Page 1 of 1

[CUDA]Determining threads per block, no. of blocks and Grid

Posted: Mon Mar 15, 2010 3:12 pm
by abhishekdey1985
Hi Evryone,

How to determine threads per block, no. of blocks on a CUDA Device?

For example: i need to multiply two single dimensioned arrays A, B and Copy the result into C Array.

Code: Select all

int N = 10; //Array Containing Maximum of 10 elements
size_t size = N*sizeof(float);
...
cudaMalloc((**void &&)a_d, size);
cudaMalloc((**void &&)b_d, size);
cudaMalloc((**void &&)c_d, size);
...
...
cudaMemcpy(a_d, a_h, size, cudaMemcpyHostToDevice);
cudaMemcpy(b_d, b_h, size, cudaMemcpyHostToDevice);

//How to determine no. of threads here???
int threadsPerBlock = ???
int noOfBlocks = ??

fmultiply<<>>(a_d, b_d, c_d);

cudaMemcpy(c_d, c_h, size, cudaMemcpyDeviceToHost);
...
...

Posted: Mon Mar 15, 2010 4:36 pm
by hybrid
Just ask the CudaInformation struct. These numbers would give you the maximal number of blocks etc., but since you're still on the host, you're able to set the desired number of processes in your calls later on.
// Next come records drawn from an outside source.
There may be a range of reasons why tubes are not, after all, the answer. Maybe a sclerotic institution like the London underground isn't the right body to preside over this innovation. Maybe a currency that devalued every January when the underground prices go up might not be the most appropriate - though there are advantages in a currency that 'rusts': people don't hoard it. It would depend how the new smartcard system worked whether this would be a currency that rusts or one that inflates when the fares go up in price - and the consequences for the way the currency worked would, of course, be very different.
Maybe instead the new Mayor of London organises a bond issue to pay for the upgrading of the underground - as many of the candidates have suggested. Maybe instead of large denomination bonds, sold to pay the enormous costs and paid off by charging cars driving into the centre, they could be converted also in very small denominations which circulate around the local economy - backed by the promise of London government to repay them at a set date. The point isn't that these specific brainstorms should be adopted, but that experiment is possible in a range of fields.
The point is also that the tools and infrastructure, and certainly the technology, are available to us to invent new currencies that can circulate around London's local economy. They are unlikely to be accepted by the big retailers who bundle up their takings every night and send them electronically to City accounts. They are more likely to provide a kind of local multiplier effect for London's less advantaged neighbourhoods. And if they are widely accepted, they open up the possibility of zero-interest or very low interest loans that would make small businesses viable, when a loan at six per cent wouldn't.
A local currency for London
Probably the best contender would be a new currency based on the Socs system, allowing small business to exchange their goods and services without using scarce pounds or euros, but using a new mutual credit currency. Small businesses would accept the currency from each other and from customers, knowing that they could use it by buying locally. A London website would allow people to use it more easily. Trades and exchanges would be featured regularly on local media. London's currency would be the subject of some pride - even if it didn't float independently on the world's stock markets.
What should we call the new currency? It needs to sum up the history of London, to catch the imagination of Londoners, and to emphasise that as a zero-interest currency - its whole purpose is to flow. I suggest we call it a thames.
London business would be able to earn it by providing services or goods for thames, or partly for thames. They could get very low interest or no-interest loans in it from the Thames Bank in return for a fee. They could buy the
Posted: Mon Mar 15, 2010 4:36 pm
by hybrid
Just ask the CudaInformation struct. These numbers would give you the maximal number of blocks etc., but since you're still on the host, you're able to set the desired number of processes in your calls later on.

Posted: Tue Mar 16, 2010 7:31 am
by abhishekdey1985
I meant on what basis the Threads per block should be decided. Because the same program can run with 2 Blocks and 10 Threads per block OR 1 block and 20 Threads per block.

Also i get garbage value when accessing the Second Array passed to the Kernel.

Code Snippet:

Code: Select all

__global__ void fmultiply(float *A, float *B, float *C )
{
	int idx = blockIdx.x * blockDim.x + threadIdx.x;
	//if(idx<10)
		C[idx] = A[idx]*B[idx];
}
Need suggestions on accessing device memory.

Posted: Tue Mar 16, 2010 9:28 am
by hybrid
Well, the thread layout depends on your algorithm (how many threads can you populate), your gfx card (how many threads are possible, how many run per warp, what's the memory access), and a general overhead estimation. We have had very hard to predict patterns in the optimal numbers, maybe just let them run with varying figures and see which one is best.